The other day I came across this article. I was immediately interested in it since we are designing a system that needs idempotency and didn’t have anything in place.
The nice thing about Airbnb’s design was that they generalized the idempotency with a three-phase process. Pre-RPC, RPC, and Post-RPC. In the first phase, they record and get the request with its idempotency key. In the second phase, they make the request to the external services, and they do not make any database writes at this moment. In the final step, they record the response on the database or handle the exception.
I recommend you read the full article, but the most beautiful part of their solution is they generalized in the form of a library to avoid latency issues and to have consistency across teams. Other than that, some concepts I found interesting from their solution:
- Retryable and non-retryable exceptions: consumers should deliberately declare which type of exceptions the service should handle.
- The client should be wise: an idempotency key should be used, the request can’t change across retries, and a good retry strategy needs to be implemented—for instance, exponential backoff or randomized wait times.
- Good idempotency key: this key can be from the request level or entity level.
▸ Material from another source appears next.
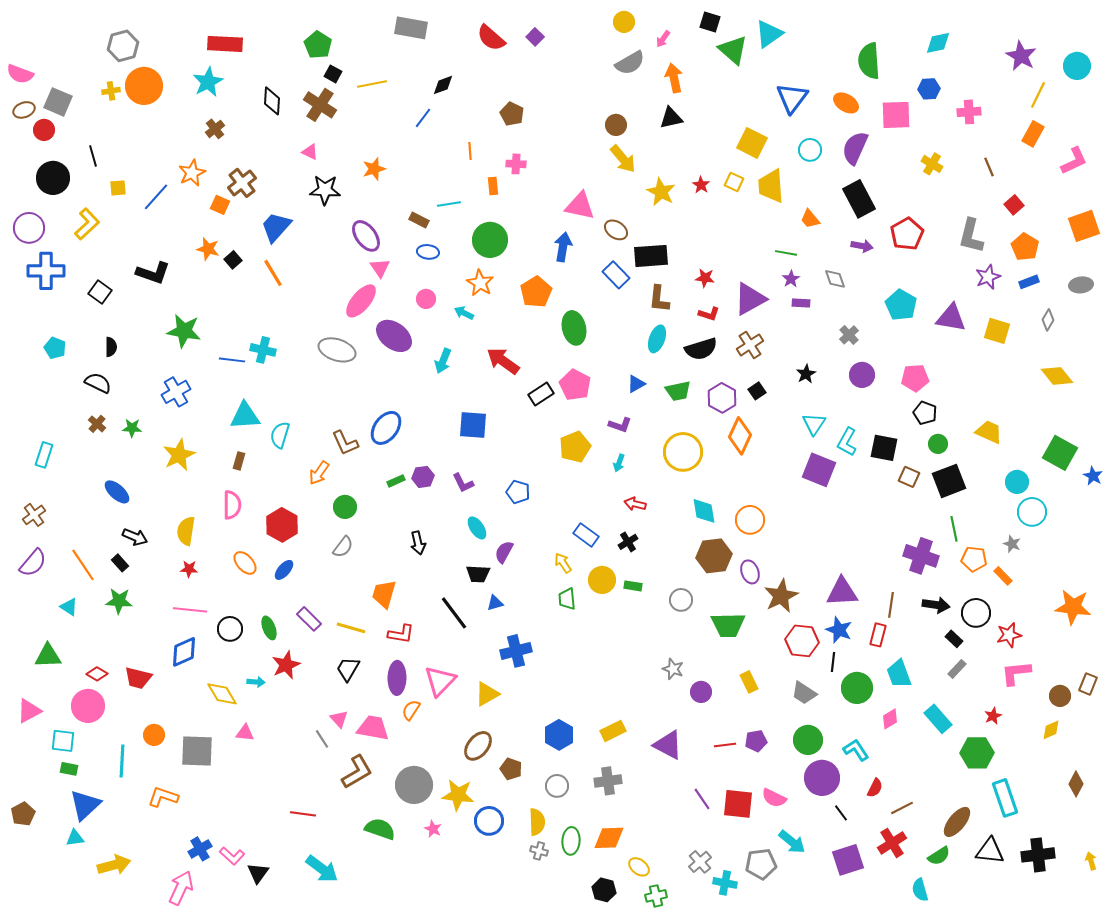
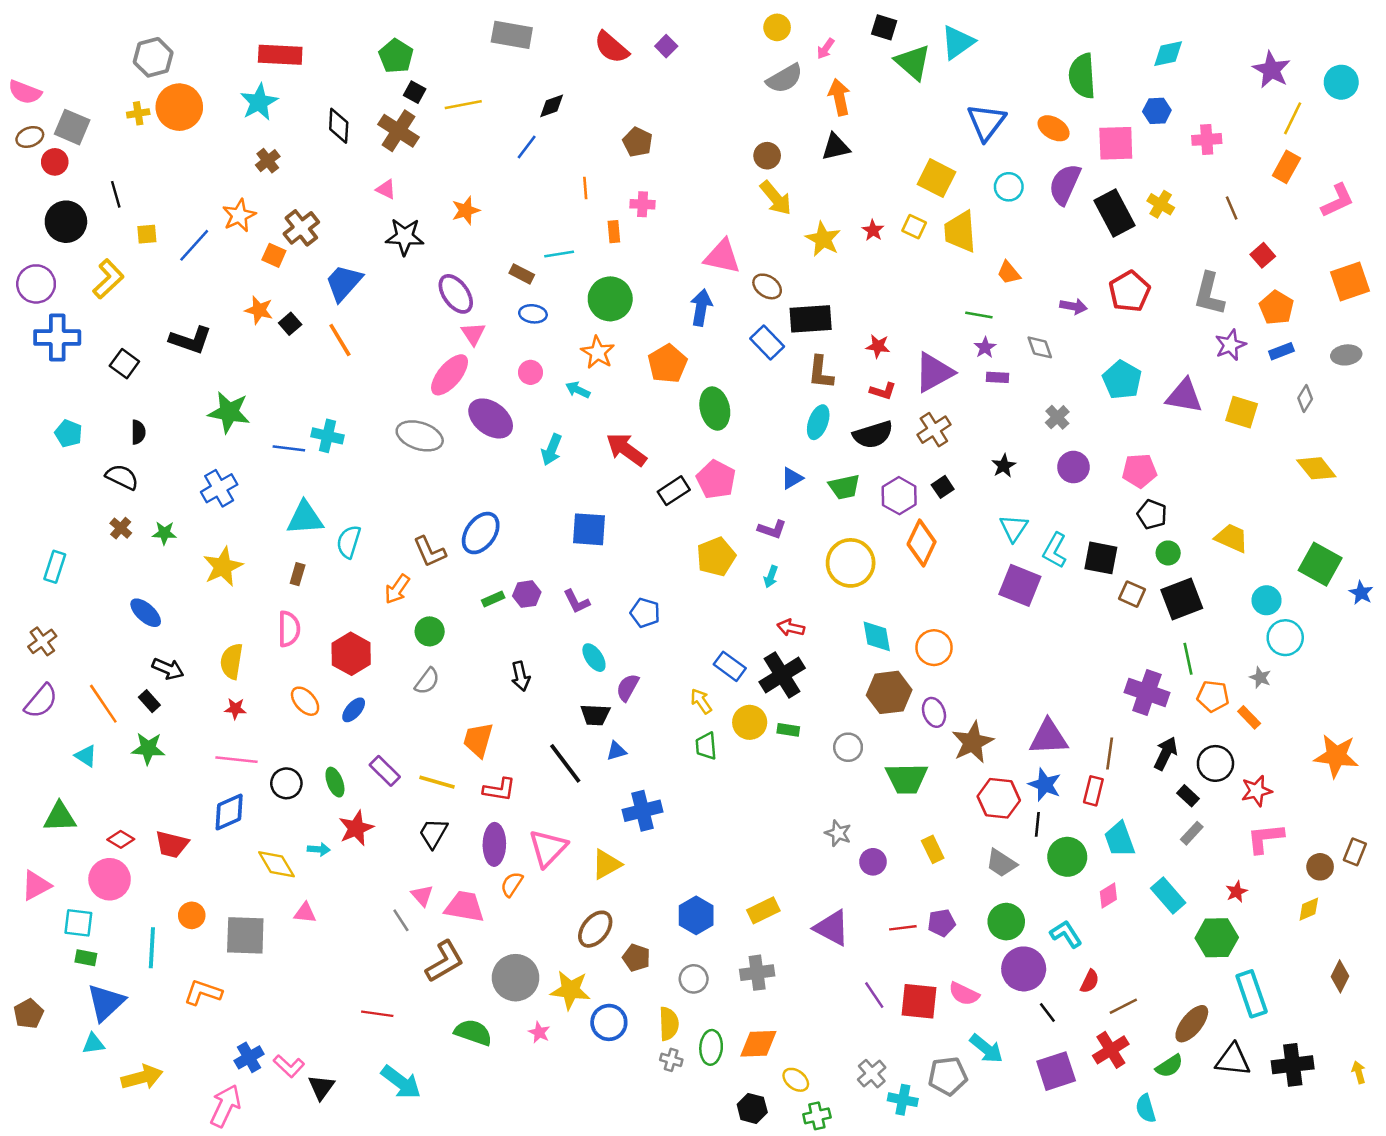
black rectangle: (859, 199) -> (1115, 213), moved
black cross: (628, 542) -> (782, 675), size x1.8
black arrow: (936, 605) -> (1166, 753), turned -72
- The API request should have an expiring lease for the keys: this helps prevent multiple event fires and other race conditions. Ideally, this lease should be a row-level lock.
- Record the response: the idempotent behavior can be monitored and guaranteed.
Finally, this eventual consistency model led me to explore some conflict resolution techniques that, albeit somewhat familiar to me in their implementations, I’ve never put some deep thought into their nuances.